**Dataset**:
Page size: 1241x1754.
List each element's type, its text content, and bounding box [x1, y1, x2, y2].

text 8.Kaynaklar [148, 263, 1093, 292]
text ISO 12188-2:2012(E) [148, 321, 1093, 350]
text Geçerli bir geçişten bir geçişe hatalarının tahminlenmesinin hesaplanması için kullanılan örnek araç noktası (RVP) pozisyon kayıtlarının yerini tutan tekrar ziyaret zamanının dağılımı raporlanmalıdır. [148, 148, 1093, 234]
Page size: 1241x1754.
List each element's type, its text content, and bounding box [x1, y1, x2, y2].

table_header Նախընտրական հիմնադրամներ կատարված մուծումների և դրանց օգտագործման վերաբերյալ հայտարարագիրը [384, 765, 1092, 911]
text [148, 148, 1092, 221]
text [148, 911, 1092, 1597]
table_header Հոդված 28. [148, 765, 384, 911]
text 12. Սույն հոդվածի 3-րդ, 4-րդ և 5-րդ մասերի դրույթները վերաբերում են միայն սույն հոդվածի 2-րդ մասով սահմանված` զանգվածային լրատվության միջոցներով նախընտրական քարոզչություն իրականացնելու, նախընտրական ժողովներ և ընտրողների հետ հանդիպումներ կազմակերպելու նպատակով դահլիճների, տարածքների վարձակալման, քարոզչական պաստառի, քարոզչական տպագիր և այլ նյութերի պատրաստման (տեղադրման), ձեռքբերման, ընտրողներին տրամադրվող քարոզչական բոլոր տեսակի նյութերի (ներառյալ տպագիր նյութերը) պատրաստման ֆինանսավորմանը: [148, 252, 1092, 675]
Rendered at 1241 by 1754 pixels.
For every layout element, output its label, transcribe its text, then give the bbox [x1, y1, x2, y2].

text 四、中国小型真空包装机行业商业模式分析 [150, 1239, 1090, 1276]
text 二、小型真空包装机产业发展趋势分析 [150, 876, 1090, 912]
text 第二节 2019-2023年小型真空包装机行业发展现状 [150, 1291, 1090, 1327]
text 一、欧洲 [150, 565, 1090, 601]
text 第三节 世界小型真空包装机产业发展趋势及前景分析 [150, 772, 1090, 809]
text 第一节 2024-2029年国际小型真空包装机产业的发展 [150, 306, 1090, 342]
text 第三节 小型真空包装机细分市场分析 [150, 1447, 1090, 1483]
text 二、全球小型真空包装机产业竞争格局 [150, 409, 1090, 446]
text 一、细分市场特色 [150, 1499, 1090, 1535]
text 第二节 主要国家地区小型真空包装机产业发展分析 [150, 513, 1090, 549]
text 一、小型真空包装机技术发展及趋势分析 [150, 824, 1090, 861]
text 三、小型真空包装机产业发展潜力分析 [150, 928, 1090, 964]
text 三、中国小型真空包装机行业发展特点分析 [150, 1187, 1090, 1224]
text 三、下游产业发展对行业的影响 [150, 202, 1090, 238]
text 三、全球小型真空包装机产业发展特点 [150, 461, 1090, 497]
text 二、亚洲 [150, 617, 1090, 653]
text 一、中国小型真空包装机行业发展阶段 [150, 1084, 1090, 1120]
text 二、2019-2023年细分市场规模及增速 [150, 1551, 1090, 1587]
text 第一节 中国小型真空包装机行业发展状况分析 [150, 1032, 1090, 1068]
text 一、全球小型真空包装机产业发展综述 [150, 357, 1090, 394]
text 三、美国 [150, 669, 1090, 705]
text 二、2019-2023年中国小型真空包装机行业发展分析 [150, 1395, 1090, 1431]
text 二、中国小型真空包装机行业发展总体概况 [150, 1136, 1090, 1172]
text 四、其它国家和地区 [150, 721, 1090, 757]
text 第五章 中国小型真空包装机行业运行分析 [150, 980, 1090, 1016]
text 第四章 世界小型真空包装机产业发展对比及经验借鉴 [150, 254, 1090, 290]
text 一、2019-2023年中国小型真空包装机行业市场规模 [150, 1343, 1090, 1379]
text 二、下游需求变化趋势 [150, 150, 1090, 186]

**Task to complete**:
Return every line above exactly as it stands.

**Solution to the problem**:
Page size: 1241x1754.
List each element's type, its text content, and bounding box [x1, y1, x2, y2].

text 8.Kaynaklar [148, 263, 1093, 292]
text ISO 12188-2:2012(E) [148, 321, 1093, 350]
text Geçerli bir geçişten bir geçişe hatalarının tahminlenmesinin hesaplanması için kullanılan örnek araç noktası (RVP) pozisyon kayıtlarının yerini tutan tekrar ziyaret zamanının dağılımı raporlanmalıdır. [148, 148, 1093, 234]
Page size: 1241x1754.
List each element's type, its text content, and bounding box [x1, y1, x2, y2].

table_header Նախընտրական հիմնադրամներ կատարված մուծումների և դրանց օգտագործման վերաբերյալ հայտարարագիրը [384, 765, 1092, 911]
text [148, 148, 1092, 221]
text [148, 911, 1092, 1597]
table_header Հոդված 28. [148, 765, 384, 911]
text 12. Սույն հոդվածի 3-րդ, 4-րդ և 5-րդ մասերի դրույթները վերաբերում են միայն սույն հոդվածի 2-րդ մասով սահմանված` զանգվածային լրատվության միջոցներով նախընտրական քարոզչություն իրականացնելու, նախընտրական ժողովներ և ընտրողների հետ հանդիպումներ կազմակերպելու նպատակով դահլիճների, տարածքների վարձակալման, քարոզչական պաստառի, քարոզչական տպագիր և այլ նյութերի պատրաստման (տեղադրման), ձեռքբերման, ընտրողներին տրամադրվող քարոզչական բոլոր տեսակի նյութերի (ներառյալ տպագիր նյութերը) պատրաստման ֆինանսավորմանը: [148, 252, 1092, 675]
Rendered at 1241 by 1754 pixels.
For every layout element, output its label, transcribe its text, then give the bbox [x1, y1, x2, y2].

text 四、中国小型真空包装机行业商业模式分析 [150, 1239, 1090, 1276]
text 二、小型真空包装机产业发展趋势分析 [150, 876, 1090, 912]
text 第二节 2019-2023年小型真空包装机行业发展现状 [150, 1291, 1090, 1327]
text 一、欧洲 [150, 565, 1090, 601]
text 第三节 世界小型真空包装机产业发展趋势及前景分析 [150, 772, 1090, 809]
text 第一节 2024-2029年国际小型真空包装机产业的发展 [150, 306, 1090, 342]
text 第三节 小型真空包装机细分市场分析 [150, 1447, 1090, 1483]
text 二、全球小型真空包装机产业竞争格局 [150, 409, 1090, 446]
text 一、细分市场特色 [150, 1499, 1090, 1535]
text 第二节 主要国家地区小型真空包装机产业发展分析 [150, 513, 1090, 549]
text 一、小型真空包装机技术发展及趋势分析 [150, 824, 1090, 861]
text 三、小型真空包装机产业发展潜力分析 [150, 928, 1090, 964]
text 三、中国小型真空包装机行业发展特点分析 [150, 1187, 1090, 1224]
text 三、下游产业发展对行业的影响 [150, 202, 1090, 238]
text 三、全球小型真空包装机产业发展特点 [150, 461, 1090, 497]
text 二、亚洲 [150, 617, 1090, 653]
text 一、中国小型真空包装机行业发展阶段 [150, 1084, 1090, 1120]
text 二、2019-2023年细分市场规模及增速 [150, 1551, 1090, 1587]
text 第一节 中国小型真空包装机行业发展状况分析 [150, 1032, 1090, 1068]
text 一、全球小型真空包装机产业发展综述 [150, 357, 1090, 394]
text 三、美国 [150, 669, 1090, 705]
text 二、2019-2023年中国小型真空包装机行业发展分析 [150, 1395, 1090, 1431]
text 二、中国小型真空包装机行业发展总体概况 [150, 1136, 1090, 1172]
text 四、其它国家和地区 [150, 721, 1090, 757]
text 第五章 中国小型真空包装机行业运行分析 [150, 980, 1090, 1016]
text 第四章 世界小型真空包装机产业发展对比及经验借鉴 [150, 254, 1090, 290]
text 一、2019-2023年中国小型真空包装机行业市场规模 [150, 1343, 1090, 1379]
text 二、下游需求变化趋势 [150, 150, 1090, 186]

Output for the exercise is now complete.